Reproduce the data below line for line, omitting the pictures.

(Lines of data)

* START *

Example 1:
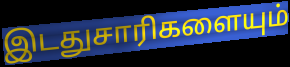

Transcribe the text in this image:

இடதுசாரிகளையும்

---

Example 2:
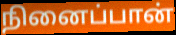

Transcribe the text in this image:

நினைப்பான்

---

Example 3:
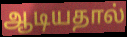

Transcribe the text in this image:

ஆடியதால்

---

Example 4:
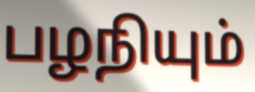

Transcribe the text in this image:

பழநியும்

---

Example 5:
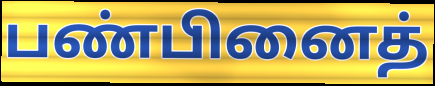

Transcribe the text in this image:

பண்பினைத்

* END *

--- Complete output ---
Example 1:

Transcribe the text in this image:

இடதுசாரிகளையும்

---

Example 2:

Transcribe the text in this image:

நினைப்பான்

---

Example 3:

Transcribe the text in this image:

ஆடியதால்

---

Example 4:

Transcribe the text in this image:

பழநியும்

---

Example 5:

Transcribe the text in this image:

பண்பினைத்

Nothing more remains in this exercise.